But full implementation was delayed by the UK from July this year to the beginning of 2022, and the core issues persist.

Even so, in January it was reported that the volume of exports going through UK ports to the European Union fell by 68% from the same month in 2020.

A shortage of drivers developed, with many European transport firms unwilling to send trucks to the UK, and a quarter of all importing or exporting companies reporting customs problems.

By the end of the first quarter, UK port freight statistics from the Department for Transport gave further insight.

Total freight tonnage decreased by 9% to 103.9m tonnes in the first three months, with inward unitised cargoes suffering the biggest drop of 17% to 2.2m units, while outward volumes fell by 8% to 2m units.

The problems have not gone away despite the UK government delaying implementation of the full customs systems required by Brexit, according to Agency Sector Management (ASM) chairman Peter MacSwiney.

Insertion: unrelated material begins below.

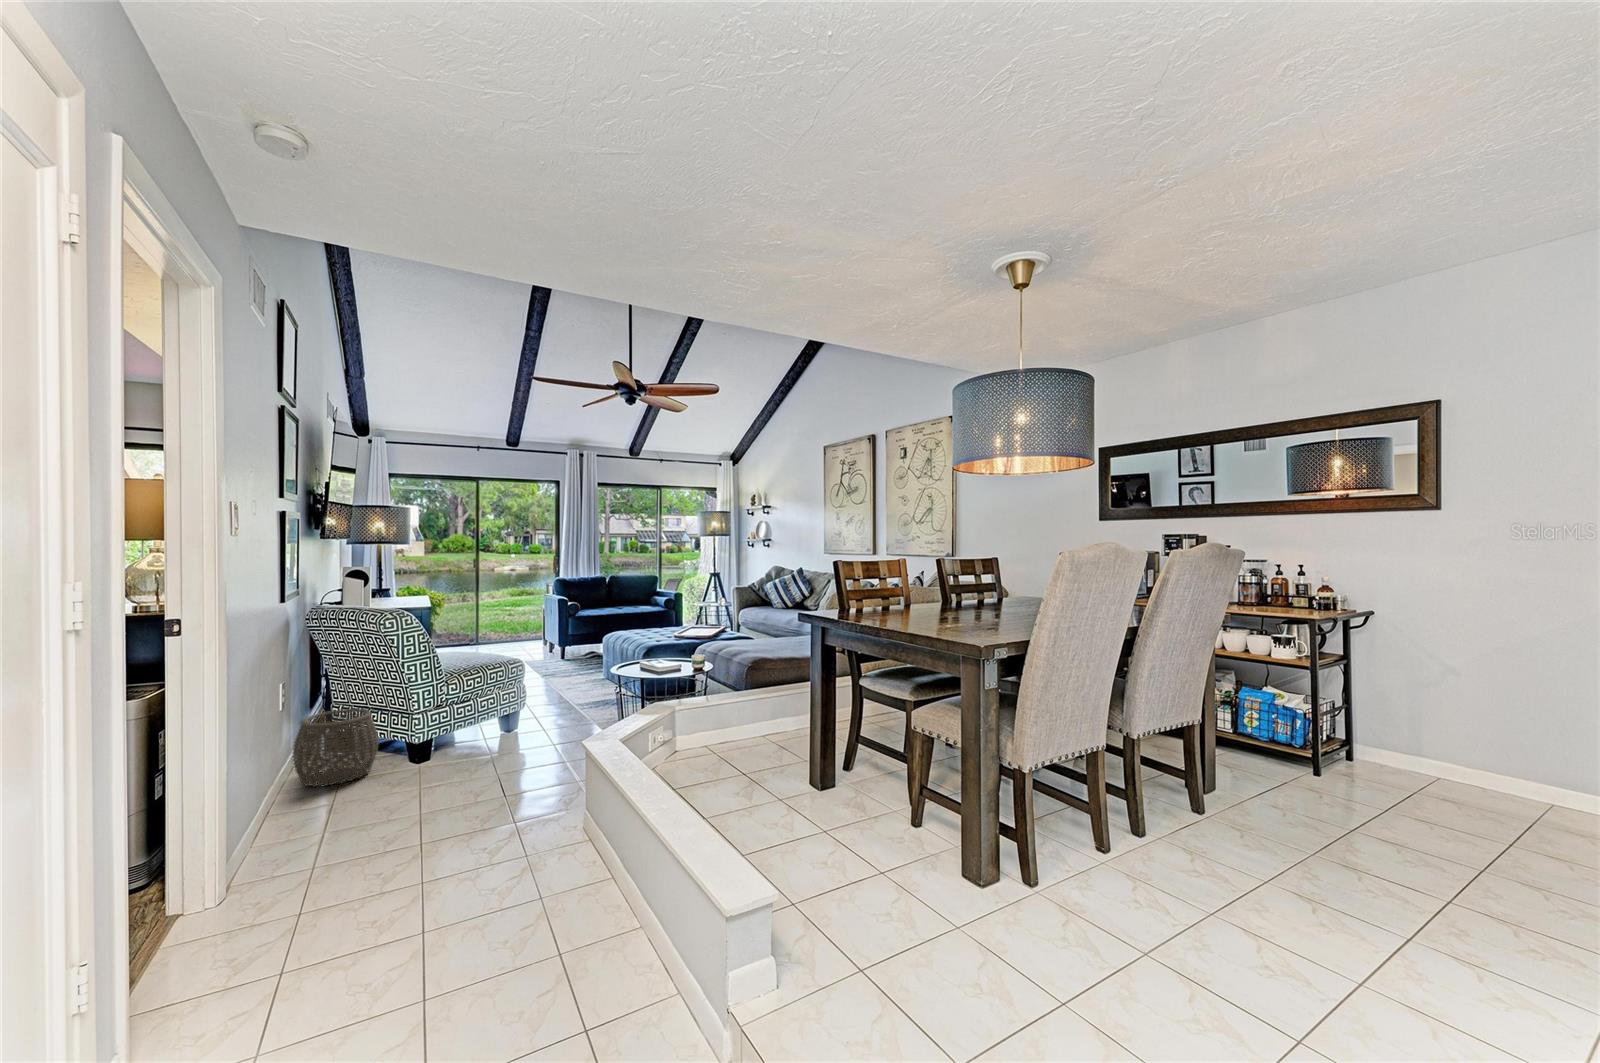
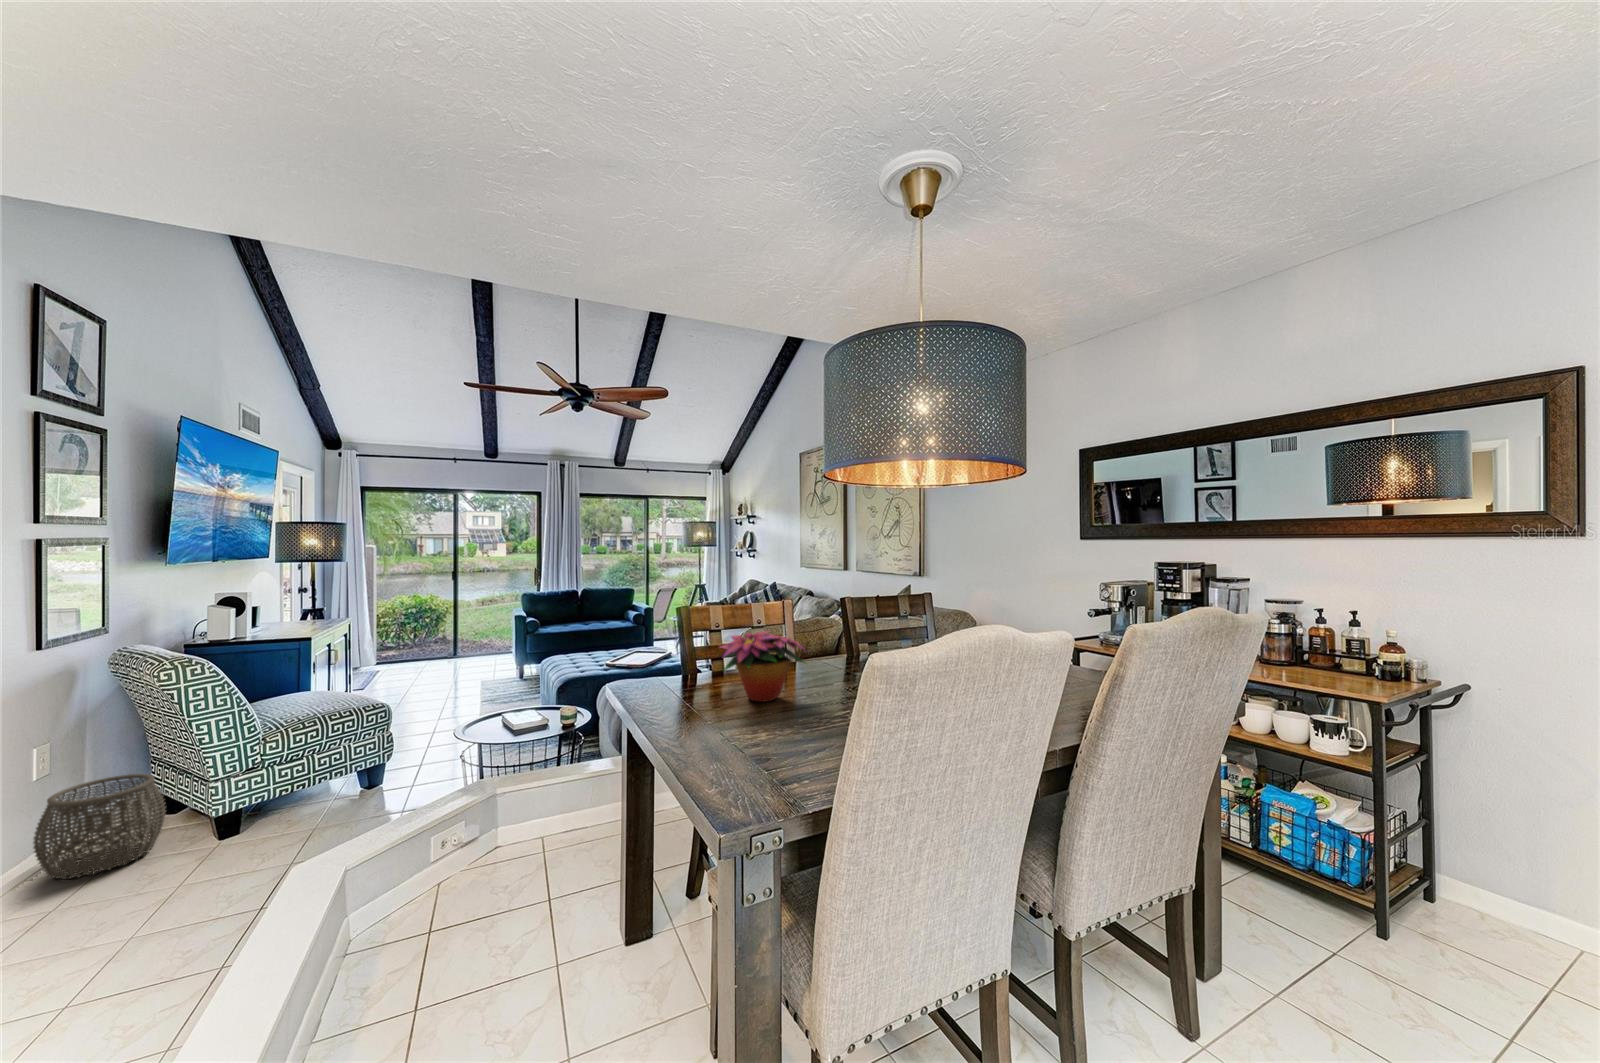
flower arrangement: none [876,571,946,620] -> present [721,631,805,702]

The clearance software firm, set up by freight forwarders to develop technologies for the industry, but now an independent company, sees problems ahead.

MacSwiney told TradeWinds that only a fraction of the customs declarations that should be made were actually done over the spring.

Ports were releasing goods without full entry clearance and “generally, people do not understand the full requirements of what they will need to do in January 2022”, he said.

ASM has asked the government to bring in a transition period in the latter part of this year to ease forwarders and shippers into the use of software that they have often bought but are not using.

“Brexit is not yet done,” he said. “Your guess is as good as mine as to what will happen.”

But he fears it could still be “a car crash”.